Information supplied →
□ □ □ □ □ □ □

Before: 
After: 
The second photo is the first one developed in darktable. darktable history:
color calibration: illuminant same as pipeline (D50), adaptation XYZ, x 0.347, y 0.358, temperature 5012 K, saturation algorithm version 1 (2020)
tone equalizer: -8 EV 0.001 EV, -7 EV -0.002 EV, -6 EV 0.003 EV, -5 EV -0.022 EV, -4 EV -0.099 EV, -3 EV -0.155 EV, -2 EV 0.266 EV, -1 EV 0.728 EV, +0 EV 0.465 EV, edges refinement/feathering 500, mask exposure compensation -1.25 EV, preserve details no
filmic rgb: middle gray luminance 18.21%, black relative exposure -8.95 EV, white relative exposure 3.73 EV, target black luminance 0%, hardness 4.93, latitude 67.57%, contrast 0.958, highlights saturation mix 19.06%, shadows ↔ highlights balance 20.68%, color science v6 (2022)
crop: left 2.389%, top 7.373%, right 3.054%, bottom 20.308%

□ □ □ □ □ □ □

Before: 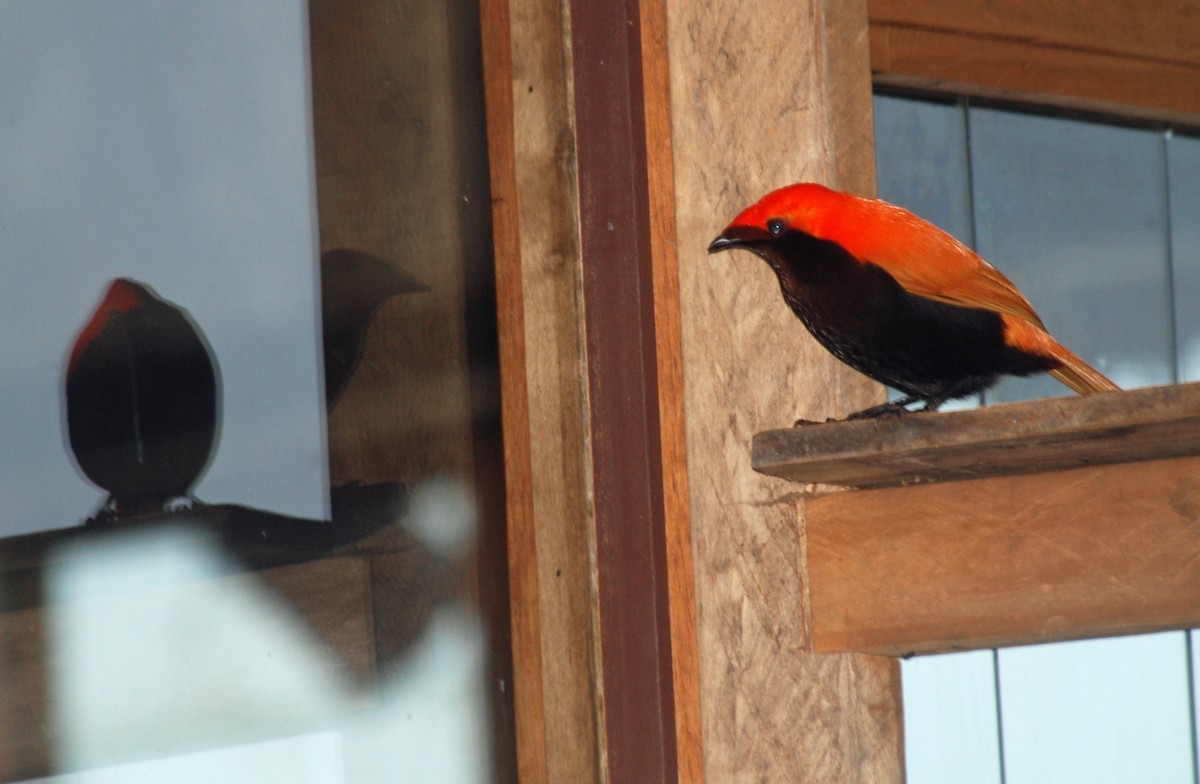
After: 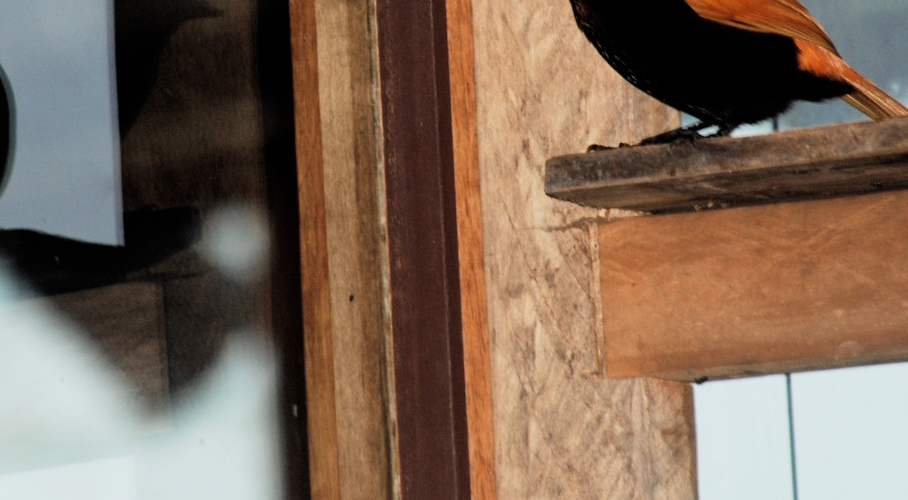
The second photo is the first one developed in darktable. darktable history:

□ □ □ □ □ □ □

Request → Please display each line of the material that contains the word "saturation", copying every such line in full.

In response →
color calibration: illuminant same as pipeline (D50), adaptation XYZ, x 0.347, y 0.358, temperature 5012 K, saturation algorithm version 1 (2020)
filmic rgb: middle gray luminance 18.21%, black relative exposure -8.95 EV, white relative exposure 3.73 EV, target black luminance 0%, hardness 4.93, latitude 67.57%, contrast 0.958, highlights saturation mix 19.06%, shadows ↔ highlights balance 20.68%, color science v6 (2022)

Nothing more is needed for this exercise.